**Data shown**.
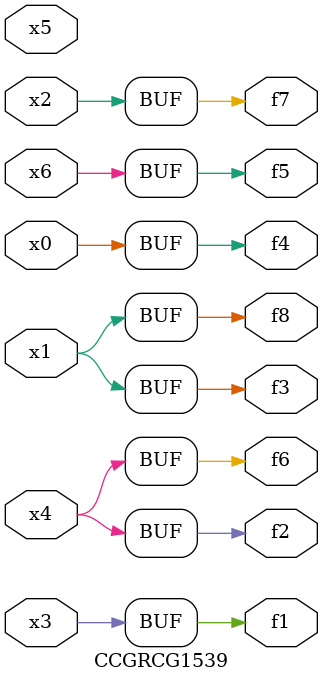
<source format=v>
module CCGRCG1539(
	input x0, x1, x2, x3, x4, x5, x6,
	output f1, f2, f3, f4, f5, f6, f7, f8
);
	assign f1 = x3;
	assign f2 = x4;
	assign f3 = x1;
	assign f4 = x0;
	assign f5 = x6;
	assign f6 = x4;
	assign f7 = x2;
	assign f8 = x1;
endmodule

</source>
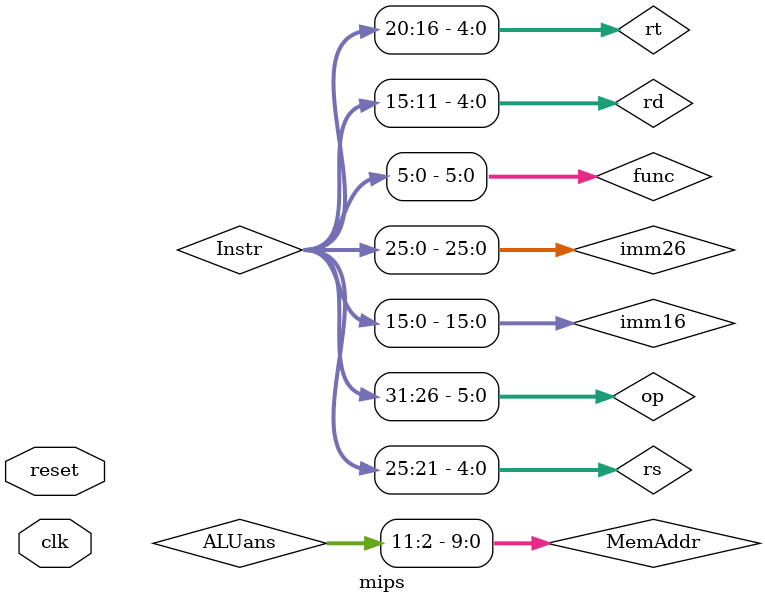
<source format=v>
`timescale 1ns / 1ps
module mips(
	input clk,
	input reset
    );
	wire nPC_sel;
	wire zero;
	wire [15:0] imm16;
	wire [25:0] imm26;
	wire j_instr;
	wire [31:0]Instr;
	wire [31:0]PC;
	
	wire [5:0]func;
	wire [4:0]rd;
	wire [4:0]rt;
	wire [4:0]rs;
	wire [5:0]op;
	wire jr;
	wire [31:0] RD1;
	
	
	IFU ifu(
	.nPC_sel(nPC_sel),
	 .zero(zero),
	.imm16(imm16),
	.imm26(imm26),
	 .j_instr(j_instr),
	 .jr(jr),
	 .RD1(RD1),
	 .reset(reset),
	 .clk(clk),
	 .Instr(Instr),
	 .PC(PC)
	 );
	 
	 assign {op,rs,rt,imm16}=Instr;
	 assign rd=Instr[15:11];
	 assign func=Instr[5:0];
	 assign imm26=Instr[25:0];
	 
	 
	wire [1:0]RegDst;
	wire ALUSrc;
	wire [1:0]MemtoReg;
	wire RegWrite;
	wire MemWrite;
	
	
	wire [1:0] ExtOp;
	wire [1:0] ALUctr;
	 
	 ctrl CTRL(
		.op(op), 
		.func(func), 
		.RegDst(RegDst), 
		.ALUSrc(ALUSrc), 
		.MemtoReg(MemtoReg), 
		.RegWrite(RegWrite), 
		.MemWrite(MemWrite), 
		.nPC_sel(nPC_sel), 
		.j_instr(j_instr), 
		.jr(jr),
		.ExtOp(ExtOp), 
		.ALUctr(ALUctr)
	 );
	 
		 wire [4:0] RegAddr;
	 wire [31:0] RegData;
	 
	 
	 wire [31:0] RD2;
	 
	 GRF grf(
		.A1(rs), 
		.A2(rt), 
		.A3(RegAddr), 
		.WD(RegData), 
		.WE(RegWrite), 
		.clk(clk), 
		.reset(reset), 
		.PC(PC),
		.RD1(RD1), 
		.RD2(RD2)
	 );
	 
	 wire [31:0] ALUsec;
	 wire [31:0] ALUans;
	 
	 ALU alu(
		.A(RD1), 
		.B(ALUsec), 
		.ALUOp(ALUctr), 
		.C(ALUans)
	 );
	 
	 wire [9:0] MemAddr;
	 
	 assign zero=(ALUans==0);
	 assign MemAddr=ALUans[11:2];
	 
	 wire [31:0] DataOut;
	 
	 DM dm(
		.Addr(MemAddr), 
		.DataIn(RD2), 
		.DMwrite(MemWrite), 
		.clk(clk), 
		.PC(PC),
		.reset(reset), 
		.DataOut(DataOut)
	 );
	 
	 wire [31:0] imm32;
	 
	 EXT ext(
		.imm16(imm16), 
		.EXTOp(ExtOp), 
		.imm32(imm32)
	 );
	 
	 mux MUX(
		.rt(rt), 
		.rd(rd), 
		.RegDst(RegDst), 
		.R2(RD2), 
		.imm32(imm32), 
		.ALUSrc(ALUSrc), 
		.ALUans(ALUans), 
		.Memdout(DataOut), 
		.PC(PC), 
		.MemtoReg(MemtoReg), 
		.RegAddr(RegAddr), 
		.ALUsec(ALUsec), 
		.RegData(RegData)
	 );
	 
	 

endmodule

</source>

**Description of the task**. Only the pictures may be dropped when you copy the data above; everything else stays exact.

**Reply**.
<source format=v>
module CCGRCG1539(
	input x0, x1, x2, x3, x4, x5, x6,
	output f1, f2, f3, f4, f5, f6, f7, f8
);
	assign f1 = x3;
	assign f2 = x4;
	assign f3 = x1;
	assign f4 = x0;
	assign f5 = x6;
	assign f6 = x4;
	assign f7 = x2;
	assign f8 = x1;
endmodule

</source>
<source format=v>
`timescale 1ns / 1ps
module mips(
	input clk,
	input reset
    );
	wire nPC_sel;
	wire zero;
	wire [15:0] imm16;
	wire [25:0] imm26;
	wire j_instr;
	wire [31:0]Instr;
	wire [31:0]PC;
	
	wire [5:0]func;
	wire [4:0]rd;
	wire [4:0]rt;
	wire [4:0]rs;
	wire [5:0]op;
	wire jr;
	wire [31:0] RD1;
	
	
	IFU ifu(
	.nPC_sel(nPC_sel),
	 .zero(zero),
	.imm16(imm16),
	.imm26(imm26),
	 .j_instr(j_instr),
	 .jr(jr),
	 .RD1(RD1),
	 .reset(reset),
	 .clk(clk),
	 .Instr(Instr),
	 .PC(PC)
	 );
	 
	 assign {op,rs,rt,imm16}=Instr;
	 assign rd=Instr[15:11];
	 assign func=Instr[5:0];
	 assign imm26=Instr[25:0];
	 
	 
	wire [1:0]RegDst;
	wire ALUSrc;
	wire [1:0]MemtoReg;
	wire RegWrite;
	wire MemWrite;
	
	
	wire [1:0] ExtOp;
	wire [1:0] ALUctr;
	 
	 ctrl CTRL(
		.op(op), 
		.func(func), 
		.RegDst(RegDst), 
		.ALUSrc(ALUSrc), 
		.MemtoReg(MemtoReg), 
		.RegWrite(RegWrite), 
		.MemWrite(MemWrite), 
		.nPC_sel(nPC_sel), 
		.j_instr(j_instr), 
		.jr(jr),
		.ExtOp(ExtOp), 
		.ALUctr(ALUctr)
	 );
	 
		 wire [4:0] RegAddr;
	 wire [31:0] RegData;
	 
	 
	 wire [31:0] RD2;
	 
	 GRF grf(
		.A1(rs), 
		.A2(rt), 
		.A3(RegAddr), 
		.WD(RegData), 
		.WE(RegWrite), 
		.clk(clk), 
		.reset(reset), 
		.PC(PC),
		.RD1(RD1), 
		.RD2(RD2)
	 );
	 
	 wire [31:0] ALUsec;
	 wire [31:0] ALUans;
	 
	 ALU alu(
		.A(RD1), 
		.B(ALUsec), 
		.ALUOp(ALUctr), 
		.C(ALUans)
	 );
	 
	 wire [9:0] MemAddr;
	 
	 assign zero=(ALUans==0);
	 assign MemAddr=ALUans[11:2];
	 
	 wire [31:0] DataOut;
	 
	 DM dm(
		.Addr(MemAddr), 
		.DataIn(RD2), 
		.DMwrite(MemWrite), 
		.clk(clk), 
		.PC(PC),
		.reset(reset), 
		.DataOut(DataOut)
	 );
	 
	 wire [31:0] imm32;
	 
	 EXT ext(
		.imm16(imm16), 
		.EXTOp(ExtOp), 
		.imm32(imm32)
	 );
	 
	 mux MUX(
		.rt(rt), 
		.rd(rd), 
		.RegDst(RegDst), 
		.R2(RD2), 
		.imm32(imm32), 
		.ALUSrc(ALUSrc), 
		.ALUans(ALUans), 
		.Memdout(DataOut), 
		.PC(PC), 
		.MemtoReg(MemtoReg), 
		.RegAddr(RegAddr), 
		.ALUsec(ALUsec), 
		.RegData(RegData)
	 );
	 
	 

endmodule

</source>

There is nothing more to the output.